If it's about a tool being more easy on your body, then why not go for it. I would take the word of cazna, captain and vanman etc. My way of doing angles takes longer, and I don't care, it's about being able to get out of bed the next day. Personally I'm not getting one, I'm waiting to see Rhardmans system. After walking around a fair on Saturday , then boxing out a 2 story 12,500 sq house on Sunday, I was like F it, I'm getting a CFS system for the boxes, so tired today

The only thing that would concern me is this, for example's sake, say you went 3.5 then 2.5 with your angle heads. When you direct flush with the 2.5 on a compound tube, it looks nothing like the finish with the angle box. It looks like [email protected] to be honest. So my concern would be, will the MR apply the mud exactly the same as the angle box. That would be my question.

Without ever running a MR, I'm sure it would be easier on your body than the angle box


----------



## gazman (Apr 29, 2011)

I have never ran an angle box so I cant compare. I have had the runner for about two months and am loving it. I have an Apla-tech and have tried the angles with continuous flow and found it difficult to control compared to the runner and as Jason said DIRTY FLOORS.


----------



## Muddauber (Jan 26, 2008)

Jason said:


> No spring chicken here at 38!
> 
> Jason, You're still a kid.:yes: I have a 35 year old son.
> 
> Ahh, to be 38 again.


----------



## joepro0000 (Jun 14, 2008)

Get the mudrunner, it is so much faster.
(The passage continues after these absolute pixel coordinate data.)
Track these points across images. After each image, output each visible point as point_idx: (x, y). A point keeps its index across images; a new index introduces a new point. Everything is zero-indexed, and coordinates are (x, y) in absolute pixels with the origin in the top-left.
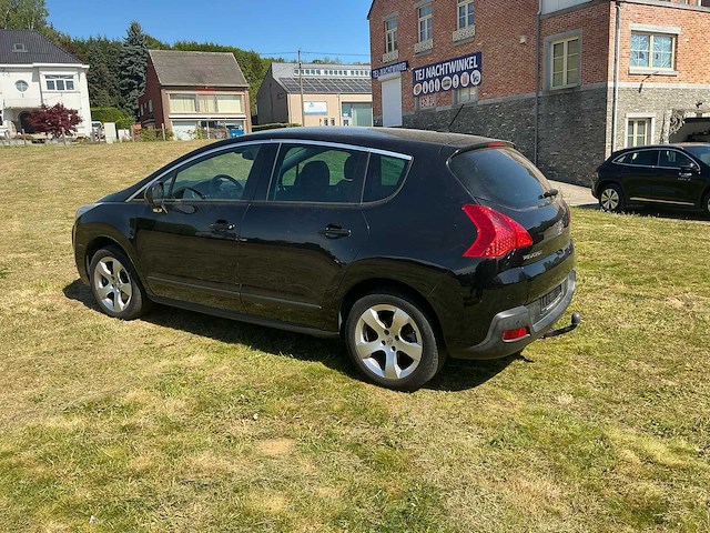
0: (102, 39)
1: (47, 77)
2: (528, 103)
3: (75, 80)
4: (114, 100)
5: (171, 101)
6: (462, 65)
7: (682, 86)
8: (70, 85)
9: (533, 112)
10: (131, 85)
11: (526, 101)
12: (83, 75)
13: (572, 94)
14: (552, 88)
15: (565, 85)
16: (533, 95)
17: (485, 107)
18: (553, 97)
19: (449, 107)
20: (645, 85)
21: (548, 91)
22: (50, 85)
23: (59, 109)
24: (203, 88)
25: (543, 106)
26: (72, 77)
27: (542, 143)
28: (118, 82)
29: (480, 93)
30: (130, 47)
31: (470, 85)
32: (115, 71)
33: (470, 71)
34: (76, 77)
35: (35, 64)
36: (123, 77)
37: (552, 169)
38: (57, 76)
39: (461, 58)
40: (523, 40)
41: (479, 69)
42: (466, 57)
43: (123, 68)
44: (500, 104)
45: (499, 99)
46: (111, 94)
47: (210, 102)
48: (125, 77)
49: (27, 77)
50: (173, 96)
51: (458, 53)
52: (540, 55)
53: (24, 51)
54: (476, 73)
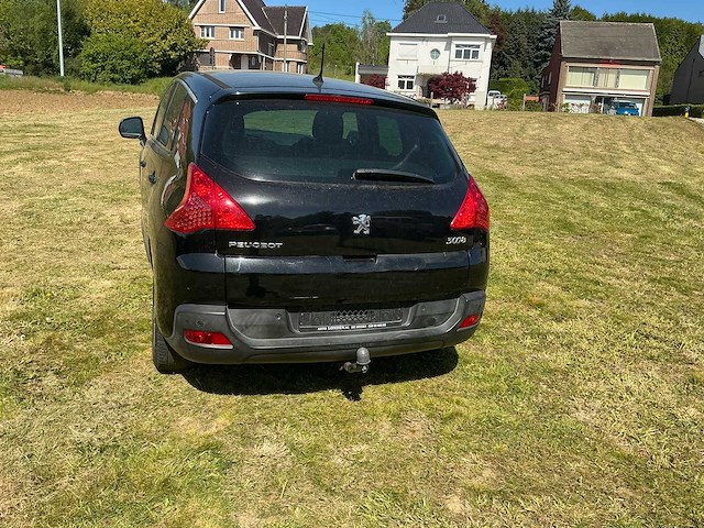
0: (530, 11)
1: (457, 46)
3: (481, 50)
4: (525, 72)
5: (569, 74)
8: (476, 54)
10: (545, 56)
12: (489, 45)
22: (458, 54)
23: (458, 77)
24: (608, 62)
26: (478, 46)
28: (533, 54)
30: (553, 18)
32: (533, 43)
34: (482, 47)
35: (450, 34)
36: (539, 49)
38: (466, 46)
43: (541, 40)
46: (524, 66)
47: (612, 77)
48: (542, 48)
49: (441, 46)
50: (572, 69)
53: (444, 21)
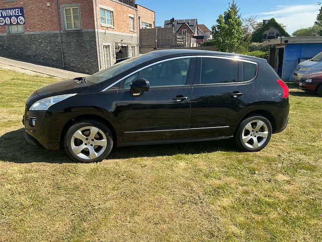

Like Capt said, you can use it when you roll and glaze after installing the tape. Will leave a great 1st coat. But like when any of them, (mudrunner or corner box) IMO you have to skim the final coat by hand still.


----------



## Cratter (Sep 6, 2010)

joepro0000 said:


> Get the mudrunner, it is so much faster. Like Capt said, you can use it when you roll and glaze after installing the tape. Will leave a great 1st coat. But like when any of them, (mudrunner or corner box) IMO you have to skim the final coat by hand still.


I wish people would indicate more what they are talking about?
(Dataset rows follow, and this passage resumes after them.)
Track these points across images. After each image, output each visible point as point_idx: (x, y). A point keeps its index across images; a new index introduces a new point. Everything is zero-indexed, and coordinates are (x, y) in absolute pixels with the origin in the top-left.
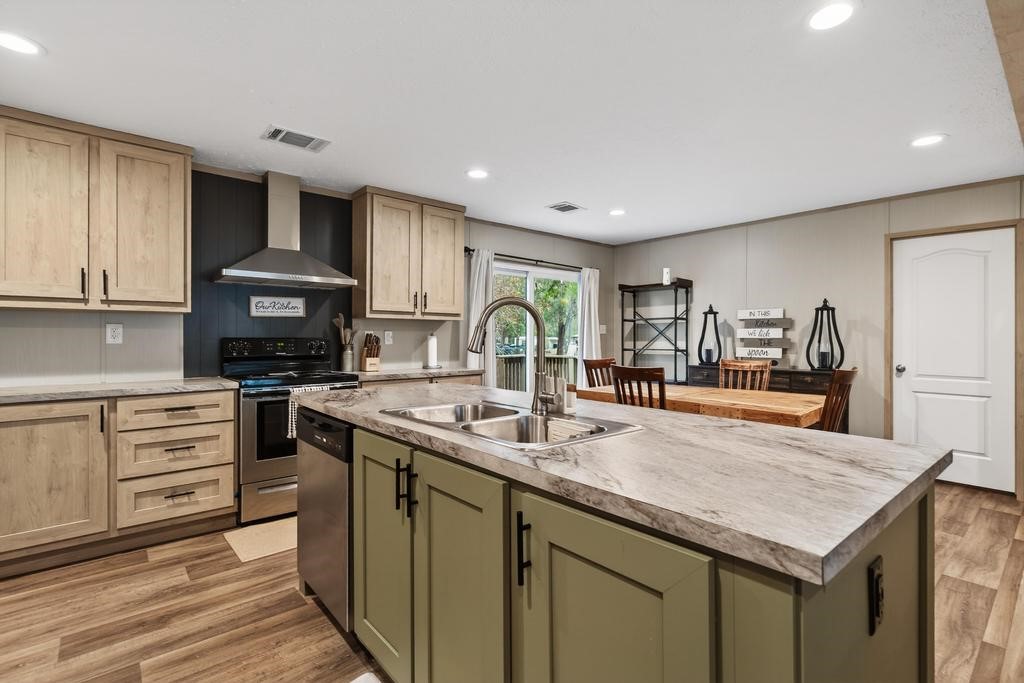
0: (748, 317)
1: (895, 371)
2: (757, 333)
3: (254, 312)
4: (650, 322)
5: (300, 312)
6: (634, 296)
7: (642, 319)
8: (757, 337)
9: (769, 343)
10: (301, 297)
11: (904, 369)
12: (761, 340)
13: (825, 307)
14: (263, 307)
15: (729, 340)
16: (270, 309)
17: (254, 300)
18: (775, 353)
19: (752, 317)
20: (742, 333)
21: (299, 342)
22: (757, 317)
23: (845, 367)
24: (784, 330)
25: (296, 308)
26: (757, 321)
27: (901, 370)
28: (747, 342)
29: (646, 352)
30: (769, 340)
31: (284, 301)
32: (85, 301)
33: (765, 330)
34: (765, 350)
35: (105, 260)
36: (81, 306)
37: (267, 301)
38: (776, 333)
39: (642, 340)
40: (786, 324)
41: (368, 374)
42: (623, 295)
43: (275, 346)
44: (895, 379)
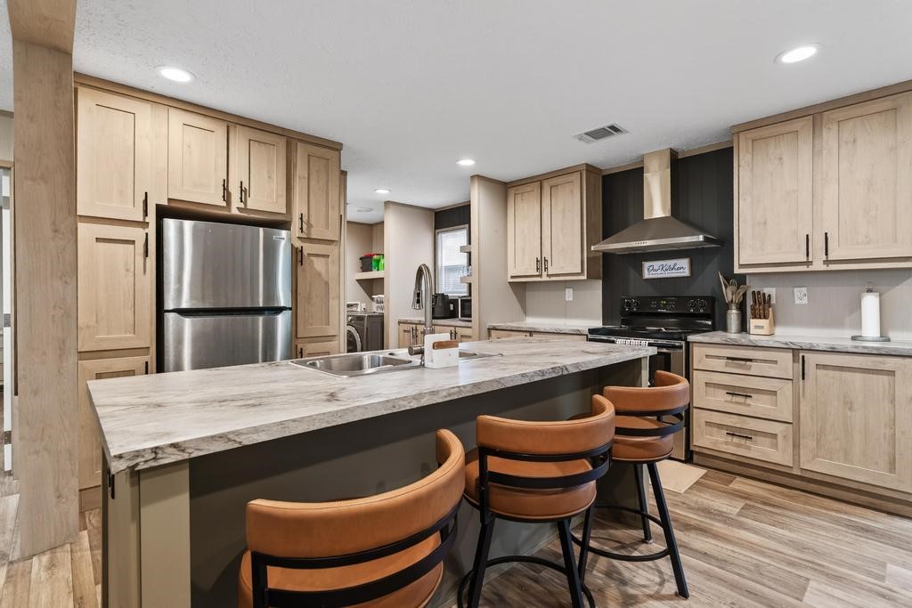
3: (647, 275)
5: (686, 273)
10: (686, 257)
14: (653, 270)
16: (659, 272)
17: (646, 265)
21: (682, 300)
25: (682, 268)
31: (671, 263)
37: (657, 264)
41: (752, 337)
43: (658, 304)
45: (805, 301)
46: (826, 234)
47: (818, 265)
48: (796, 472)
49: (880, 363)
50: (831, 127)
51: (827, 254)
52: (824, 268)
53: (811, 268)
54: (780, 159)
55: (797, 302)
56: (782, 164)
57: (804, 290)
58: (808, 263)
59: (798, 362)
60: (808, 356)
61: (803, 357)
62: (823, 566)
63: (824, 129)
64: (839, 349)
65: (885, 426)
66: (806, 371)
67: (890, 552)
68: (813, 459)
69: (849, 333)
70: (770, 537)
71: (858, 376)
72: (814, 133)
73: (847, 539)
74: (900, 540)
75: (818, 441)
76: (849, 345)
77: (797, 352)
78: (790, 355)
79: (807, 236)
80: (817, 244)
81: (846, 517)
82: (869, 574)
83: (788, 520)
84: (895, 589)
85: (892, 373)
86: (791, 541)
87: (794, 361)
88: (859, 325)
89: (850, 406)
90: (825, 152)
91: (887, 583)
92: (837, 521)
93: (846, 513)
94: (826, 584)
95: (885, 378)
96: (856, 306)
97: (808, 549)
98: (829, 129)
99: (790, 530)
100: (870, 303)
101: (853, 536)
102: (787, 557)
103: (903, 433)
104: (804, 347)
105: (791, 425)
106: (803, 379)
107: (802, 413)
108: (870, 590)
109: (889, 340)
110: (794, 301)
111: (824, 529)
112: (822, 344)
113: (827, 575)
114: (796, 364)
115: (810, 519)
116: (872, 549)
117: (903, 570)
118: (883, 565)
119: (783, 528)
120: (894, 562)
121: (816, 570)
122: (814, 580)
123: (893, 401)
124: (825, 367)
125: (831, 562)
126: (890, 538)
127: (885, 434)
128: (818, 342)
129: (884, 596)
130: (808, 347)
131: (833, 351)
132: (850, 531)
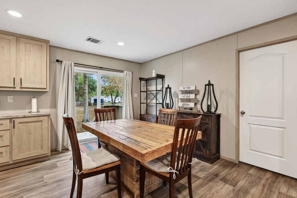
0: (183, 89)
1: (240, 114)
2: (186, 96)
4: (152, 92)
6: (147, 82)
7: (149, 91)
8: (186, 98)
9: (189, 100)
11: (244, 113)
12: (187, 99)
13: (209, 84)
15: (177, 99)
18: (192, 105)
19: (184, 90)
20: (181, 96)
22: (186, 89)
23: (218, 112)
24: (196, 95)
26: (186, 91)
27: (243, 113)
28: (183, 100)
29: (151, 104)
30: (190, 99)
33: (188, 95)
34: (188, 103)
38: (192, 96)
39: (149, 99)
40: (196, 92)
42: (141, 82)
44: (241, 117)
45: (12, 101)
46: (21, 78)
47: (18, 89)
48: (11, 162)
49: (39, 119)
50: (23, 43)
51: (21, 85)
52: (20, 90)
53: (15, 89)
54: (3, 48)
55: (9, 101)
56: (3, 50)
57: (12, 97)
58: (14, 88)
59: (12, 123)
60: (15, 120)
61: (14, 121)
62: (26, 189)
63: (20, 44)
64: (27, 116)
65: (40, 137)
66: (15, 125)
67: (44, 172)
68: (18, 155)
69: (27, 111)
70: (5, 191)
71: (32, 124)
72: (16, 43)
73: (32, 176)
74: (45, 168)
75: (19, 149)
76: (30, 115)
77: (11, 119)
78: (9, 121)
79: (14, 78)
80: (18, 81)
81: (30, 169)
82: (40, 182)
83: (10, 181)
84: (47, 182)
85: (41, 121)
86: (13, 188)
87: (10, 123)
88: (31, 108)
89: (30, 134)
90: (20, 51)
91: (45, 181)
92: (28, 172)
93: (29, 168)
94: (29, 194)
95: (40, 123)
96: (30, 102)
97: (20, 186)
98: (22, 44)
99: (12, 184)
100: (34, 101)
101: (33, 174)
102: (13, 194)
103: (45, 137)
104: (14, 117)
105: (9, 146)
106: (14, 128)
107: (13, 141)
108: (41, 186)
109: (39, 112)
110: (7, 101)
111: (24, 176)
112: (21, 115)
113: (28, 191)
114: (11, 124)
115: (18, 176)
116: (38, 174)
117: (48, 175)
118: (43, 177)
119: (9, 185)
120: (45, 175)
121: (24, 191)
122: (24, 195)
123: (42, 129)
124: (22, 123)
125: (28, 186)
126: (43, 168)
127: (40, 139)
128: (20, 115)
129: (45, 186)
130: (16, 117)
131: (25, 117)
132: (32, 173)
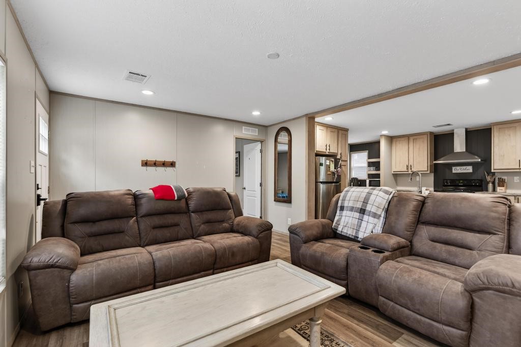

Skim the angles by hand for smooth wall? If your texturing, I don't see the need to run them by hand unless its a (bad) recess in the angle.


----------



## joepro0000 (Jun 14, 2008)

Cratter said:


> I wish people would indicate more what they are talking about?
> 
> Skim the angles by hand for smooth wall? If your texturing, I don't see the need to run them by hand unless its a (bad) recess in the angle.


 

Unless I indicate texture, the topics are always about smooth finishing. If you don't want to skim by hand texture, then don't do it. Everyone has different ways of finishing, and I would preferably skim it to make your texture look even better.


----------